(Beginning of Extracted records)
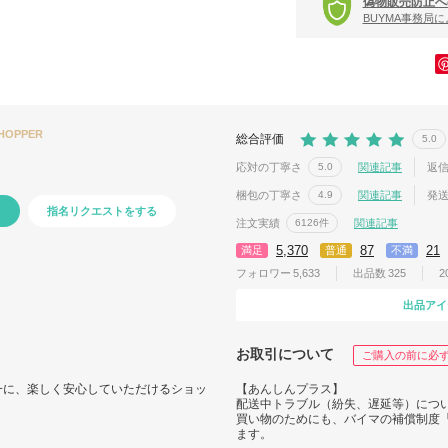
偽物販売防止へ
BUYMA事務局
SHOPPER
総合評価
5.0
応対の丁寧さ
関連記事
返
5.0
梱包の丁寧さ
関連記事
発
4.9
指名リクエストをする
注文実績
関連記事
6126件
5,370
87
21
満足
普通
不満
フォロワー
5,633
出品数
325
2
出品アイ
お取引について
ご購入の前に必
一に、楽しく安心していただけるショッ
【あんしんプラス】
配送中トラブル（紛失、遅延等）につ
買い物のためにも、バイマの補償制度
ます。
(End of Extracted records)
> _Your task_:
Since the copy must exclude the pictures, transcribe only the text of the records, word for word.

> _Result_:
偽物販売防止へ
BUYMA事務局
SHOPPER
総合評価
5.0
応対の丁寧さ
関連記事
返
5.0
梱包の丁寧さ
関連記事
発
4.9
指名リクエストをする
注文実績
関連記事
6126件
5,370
87
21
満足
普通
不満
フォロワー
5,633
出品数
325
2
出品アイ
お取引について
ご購入の前に必
一に、楽しく安心していただけるショッ
【あんしんプラス】
配送中トラブル（紛失、遅延等）につ
買い物のためにも、バイマの補償制度
ます。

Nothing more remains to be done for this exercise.